La geografia fisica – suolo e giacimenti del sottosuolo – non cambia, o cambia lentamente… se non, in parte, per le conseguenze della mutazione climatica. La geografia politica, invece, registra, come un sismografo sensibilissimo, tutte le variazioni in atto. E sono molte, fra confini contesi, annessioni forzate, rivendicazioni territoriali. Chi si occupa di riportare queste variazioni su cartine, mappamondi o su supporti digitali, sta letteralmente impazzendo.

Anche nomi e colori contano: Golfo del Messico o Golfo d’America? E Taiwan? C’è chi ha deciso di segnare a tinte neutre le zone di maggior crisi. Non sono poche, e alcune, fra Africa, America e Asia, a noi europei sono letteralmente sconosciute. Ma anche quelle che crediamo di conoscere ci traggono in inganno, come dimostrano i recenti fatti di Ceuta, con i rapporti fra Marocco, Algeria, Spagna, Israele, e porzioni torride di Sahara, che difficilmente riusciamo a comprendere.

Navi cargo nello stretto di Hormuz - Foto Ansa © www.giornaledibrescia.it
Navi cargo nello stretto di Hormuz - Foto Ansa © www.giornaledibrescia.it

Su questi versanti la geografia si intreccia con la storia, la cultura, la religione e talvolta persino con la psicologia. Sono movimenti carsici che vanno oltre i confini, tanto cari ai nazionalisti. Fino a pochi anni fa si facevano sottili distinzioni fra Vicino Oriente e Medio Oriente, tenendo ferme le linee tracciate, ai tempi della Grande Guerra, da Gran Bretagna e Francia, dai mitici Sykes e Picot.

Oggi quei riferimenti sono sbiaditi e si sovrappongono altri patti: quelli di Abramo, che coinvolgono un’area che va dal Kazakistan al Marocco, Sudan compreso; quelli fra i sunniti che vanno dalla Turchia alla Mecca. E si parla di Asia Occidentale. Solo con una cartina fra le mani queste formule si possono «mettere a terra», come va di moda dire. Dalle macroaree subcontinentali alle microaree conflittuali: il sud del Libano, l’ancora indecifrabile Siria, Israele e la martoriata Palestina.

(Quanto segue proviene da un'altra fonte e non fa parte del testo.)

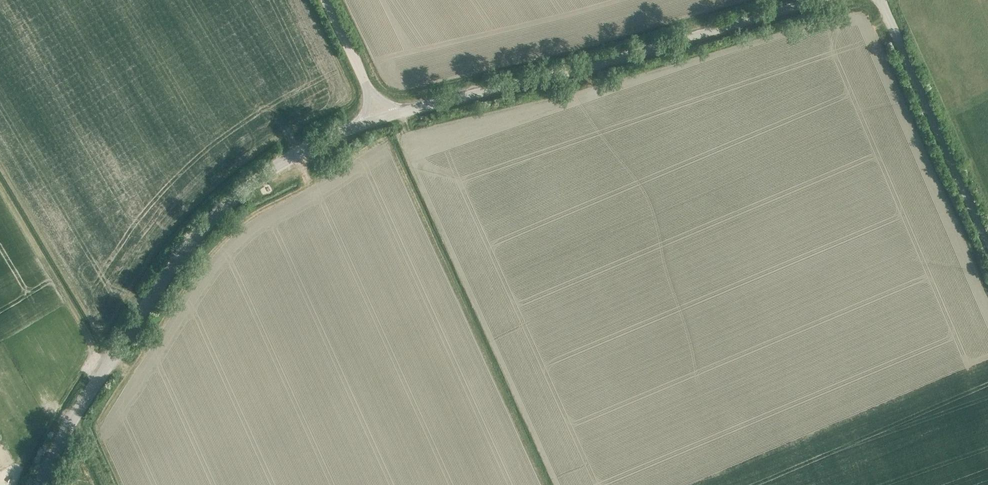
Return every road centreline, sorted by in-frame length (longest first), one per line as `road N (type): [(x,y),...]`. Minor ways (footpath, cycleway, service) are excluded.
road 1 (tertiary): [(39,484),(70,423),(198,236),(292,157),(381,118)]
road 2 (tertiary): [(381,118),(814,0)]
road 3 (unclassified): [(987,243),(880,0)]
road 4 (unclassified): [(381,118),(325,0)]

Un po’ di questa geografia è rimasta innestata nel nostro dna. Così ci pare che Ceuta sia più vicina a noi di Kiev, anche se le distanze, via terra, sono praticamente simili, poco più di duemila chilometri, e la prima sia indiscutibilmente Africa mentre l’altra è da sempre Europa. Gaza e Hortmuz ci sembrano a ugual distanza, mentre il golfo è lontano il triplo.

Potremmo parlare di permanenza della storia sui territori. Con riemersioni carsiche. Da almeno vent’anni la Turchia ha messo in secondo piano le aspirazioni europeiste per riabbracciare lo spirito Ottomano. Così pretende di allungare la sua influenza dai Balcani alla Mesopotamia, e di dire la sua in Libia e fino al Mar Arabico.

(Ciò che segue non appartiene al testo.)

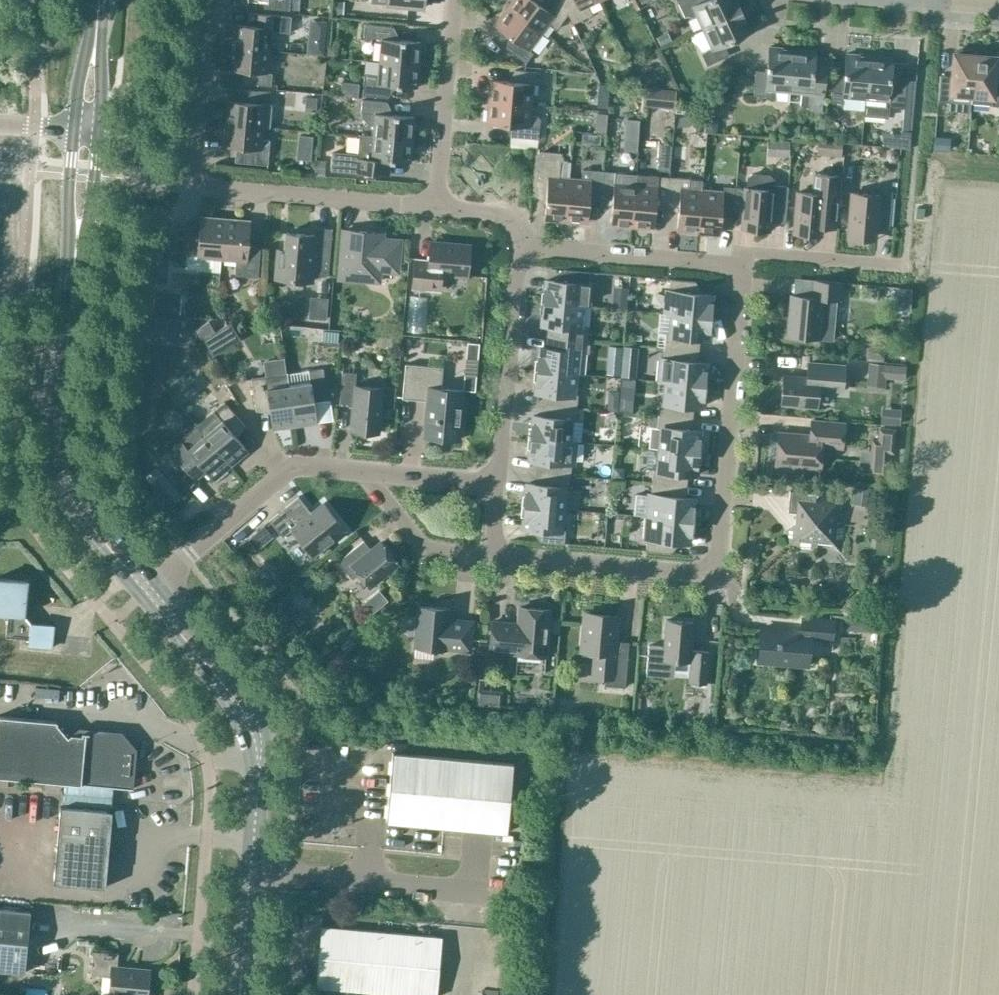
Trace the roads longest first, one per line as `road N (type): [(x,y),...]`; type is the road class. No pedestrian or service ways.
road 1 (residential): [(495,556),(695,577),(716,572),(738,271)]
road 2 (residential): [(438,209),(194,190),(211,0)]
road 3 (tertiary): [(147,590),(64,472),(77,240)]
road 4 (tertiary): [(251,872),(258,752),(251,723),(147,590)]
road 5 (residential): [(375,474),(291,468),(147,590)]
road 6 (residential): [(500,483),(521,244)]
road 7 (unclassified): [(486,892),(251,872)]
road 8 (residential): [(738,271),(723,263),(521,244)]
road 9 (residential): [(438,209),(455,0)]
road 10 (tertiary): [(77,240),(90,216),(103,92),(95,35)]
road 11 (tertiary): [(95,35),(77,103),(69,212),(77,240)]
road 12 (residential): [(904,271),(757,256),(738,271)]
road 13 (residential): [(375,474),(430,551),(495,556)]
road 14 (residential): [(500,483),(375,474)]
road 15 (residential): [(998,12),(876,0)]
road 16 (tertiary): [(241,994),(251,872)]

Ma anche nel cuore dell’Europa ogni tanto rispuntano insospettati legami, come quelli asburgici fra Ungheria, Repubblica Ceca, Slovacchia, Polonia, Slovenia, Croazia, Transilvania… quel che appare strano è che questo sogno trova le maggiori resistenze proprio in Austria. Sono pulsioni che incontrano ragioni e prospettive appena si allarga una cartina e si seguono fiumi, alture e vallate.

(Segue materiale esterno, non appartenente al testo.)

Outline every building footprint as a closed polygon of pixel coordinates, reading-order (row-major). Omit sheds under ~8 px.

Anche in tempi di GoogleMaps. Ci si chiede addirittura quanto pesi la geografia digitale in questo quadro, osservando come missili e droni, che ogni notte infiammano i cieli di Ucraina e Russia, siano orientati sui luoghi più facili da geolocalizzare, come i centri commerciali, i centri intermodali, le reti dei servizi.

Quanto ci servirebbe, infine, un po’ di geografia per comprendere quel che sta accadendo in questa estate torrida e infuocata. Il clima è uno degli assi portanti delle conoscenze geografiche. E i cambiamenti climatici stanno disegnando nuove geografie: ghiacciai e riserve idriche, flora e fauna, colture e deserti, mari e vie di passaggio. Chi controlla i territori mutati? La geografia ci insegnerebbe almeno che la Terra non è piatta, è rotonda, tutto è collegato e tutto torna.